Odpowiedziało mu niezbyt pewne kiwnięcie głową.

- No łeeee.... to może i było by przyjemne, ale ja za bardzo jestem wyposzczony. Chcę coś naprawdę zboczonego. Chcę żebyś sprawił, aby wszystkie moje zmysły krzyczały.

Iruka spojrzał na niego i nagle zaczerwienił się strasznie.

- Oooo.... to to. Chcę to. Właśnie to.- zareagował od razu domyślając się, że przez śliczną główkę bruneta musiało przemknąć coś naprawdę zboczonego, o czym pewnie nie chciałby mówić.

- A-ale...

- Ja naprawdę spełnię twoją najbardziej zboczoną fantazję. Zróbmy to, co właśnie przeszło ci przez myśl.- powiedział uśmiechając się głodnie.

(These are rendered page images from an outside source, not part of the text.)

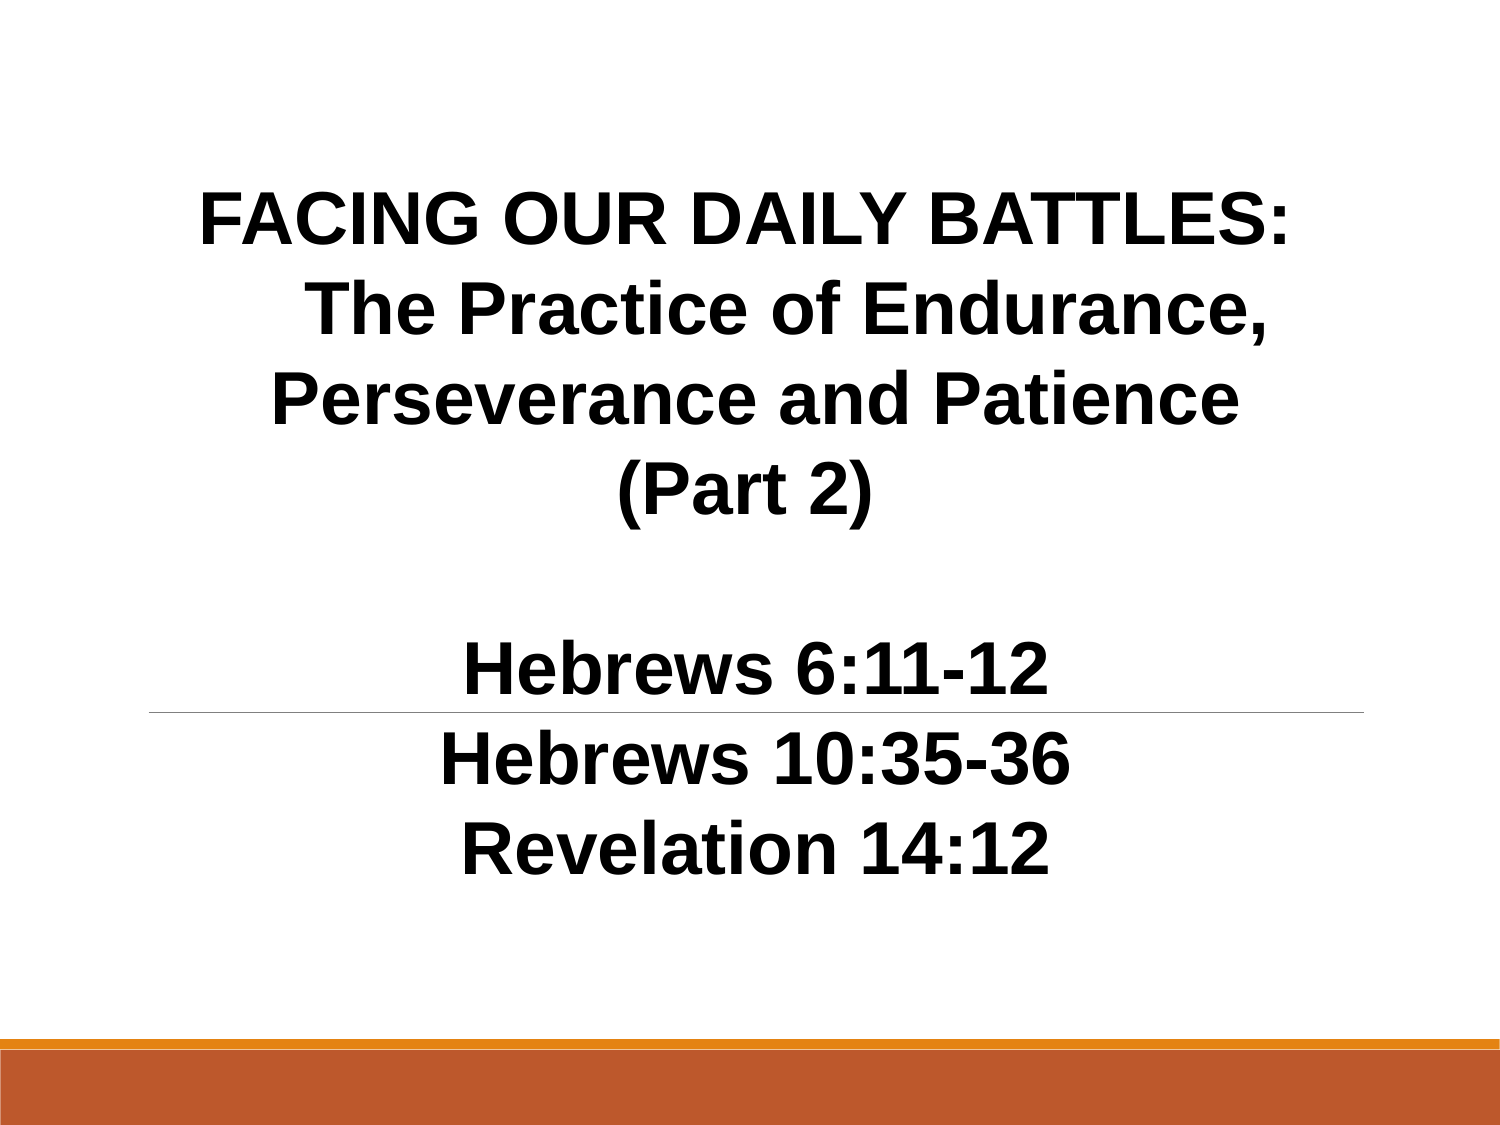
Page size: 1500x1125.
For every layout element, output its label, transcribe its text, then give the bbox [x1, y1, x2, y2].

text_box FACING OUR DAILY BATTLES: The Practice of Endurance, Perseverance and Patience (Part 2) Hebrews 6:11-12 Hebrews 10:35-36 Revelation 14:12 [174, 162, 1338, 898]
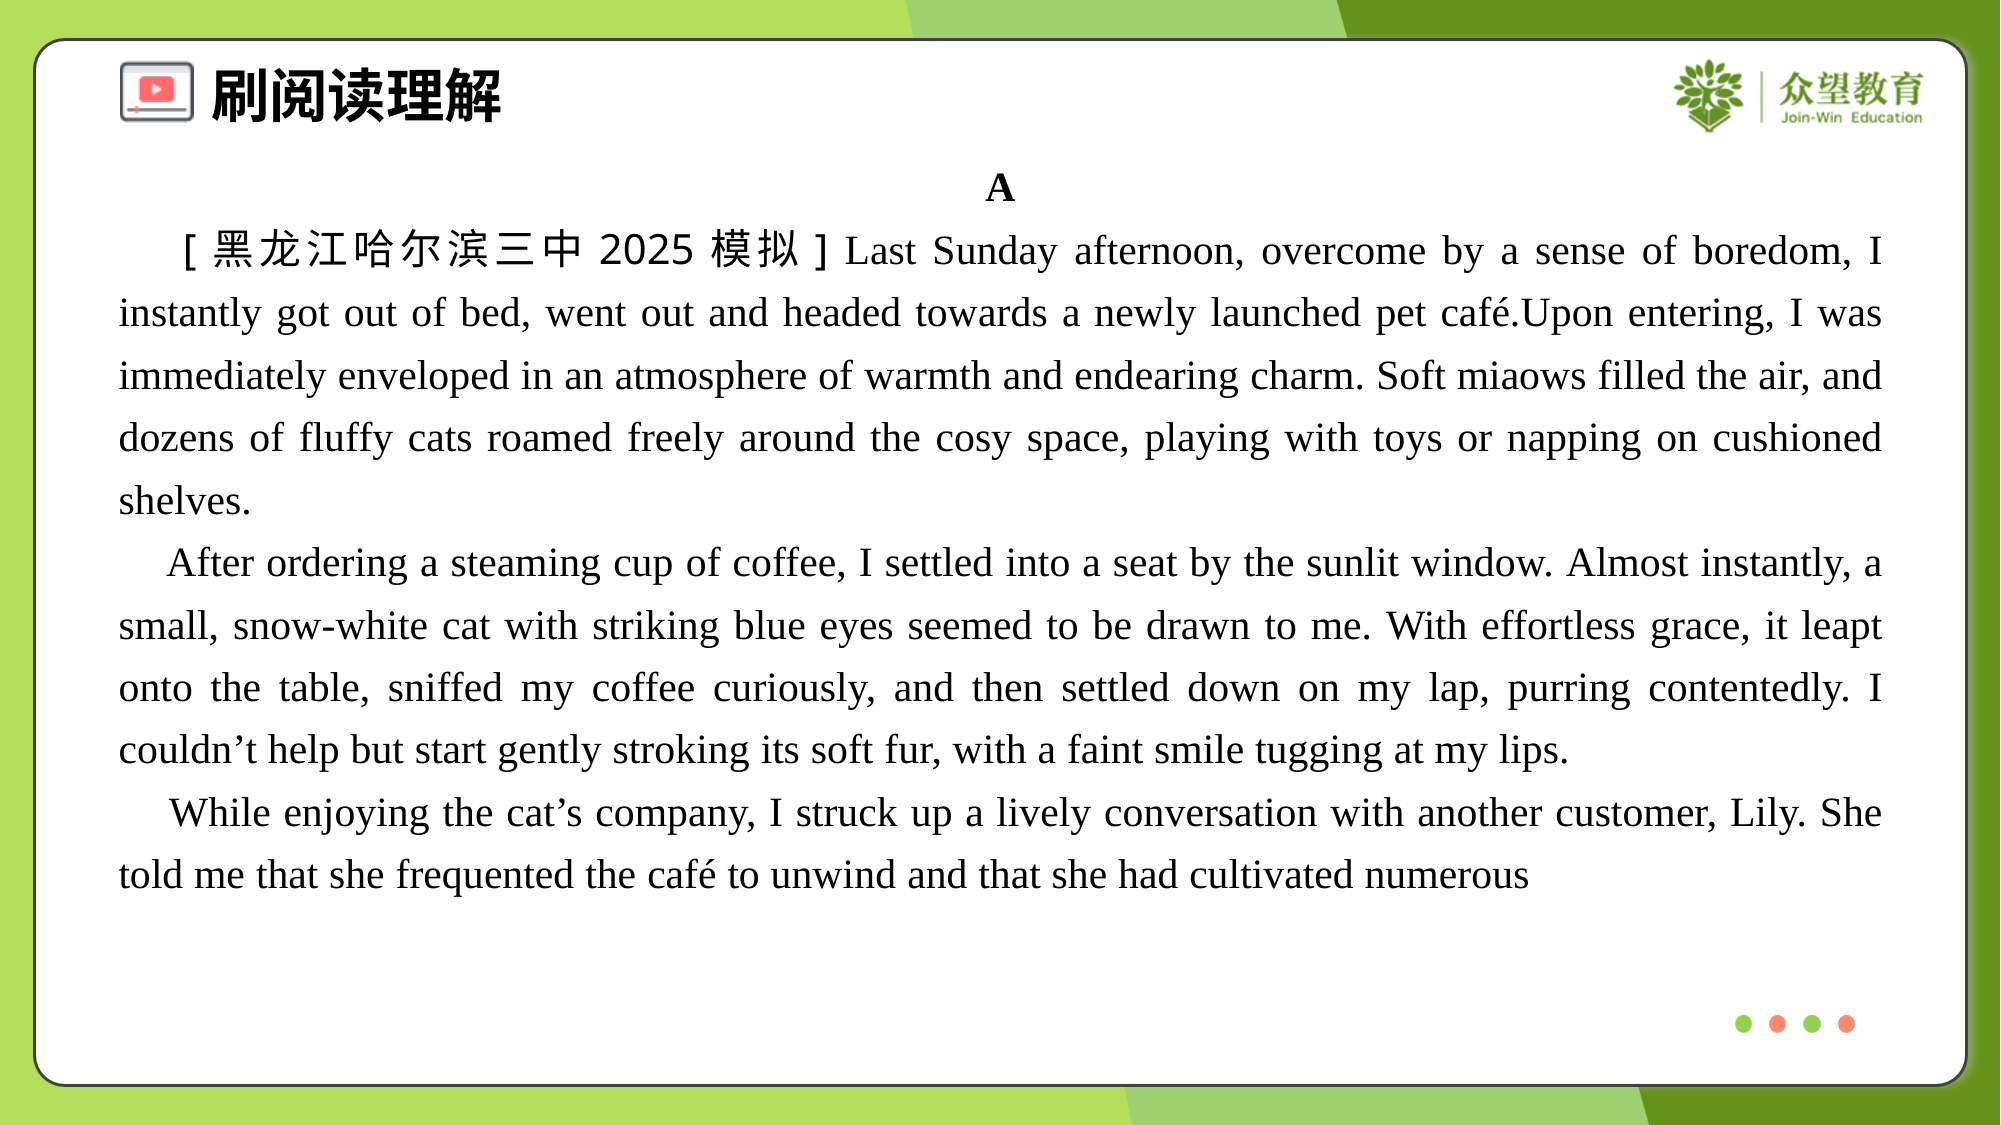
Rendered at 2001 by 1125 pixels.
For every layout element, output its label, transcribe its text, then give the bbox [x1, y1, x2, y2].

picture [0, 0, 2000, 1125]
text_box A [黑龙江哈尔滨三中2025模拟] Last Sunday afternoon, overcome by a sense of boredom, I instantly got out of bed, went out and headed towards a newly launched pet café.Upon entering, I was immediately enveloped in an atmosphere of warmth and endearing charm. Soft miaows filled the air, and dozens of fluffy cats roamed freely around the cosy space, playing with toys or napping on cushioned shelves. After ordering a steaming cup of coffee, I settled into a seat by the sunlit window. Almost instantly, a small, snow-white cat with striking blue eyes seemed to be drawn to me. With effortless grace, it leapt onto the table, sniffed my coffee curiously, and then settled down on my lap, purring contentedly. I couldn’t help but start gently stroking its soft fur, with a faint smile tugging at my lips. While enjoying the cat’s company, I struck up a lively conversation with another customer, Lily. She told me that she frequented the café to unwind and that she had cultivated numerous [118, 147, 1883, 955]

- Nie wierzę. Zgodzisz się na unieruchomienie i zdanie na moją łaskę?

- Tak!

- Ty naprawdę jesteś chory z tym swoim zboczeniem.- burknął i oderwawszy się od niego podszedł do szafy.

- A co ja mam robić w tym czasie?

- Tyyyy?- zapytał przeciągając słowo.- Mmm.... Mógłbyś się rozebrać z łaski swojej i wejść do łóżka.- dodał nie patrząc na niego i przekopując mu szafę.

- Och... to takie zboczone i... nie ważne.- mruknął rozmyślając się a może szukając odpowiedniejszego słowa, którego nie potrafił znaleźć. 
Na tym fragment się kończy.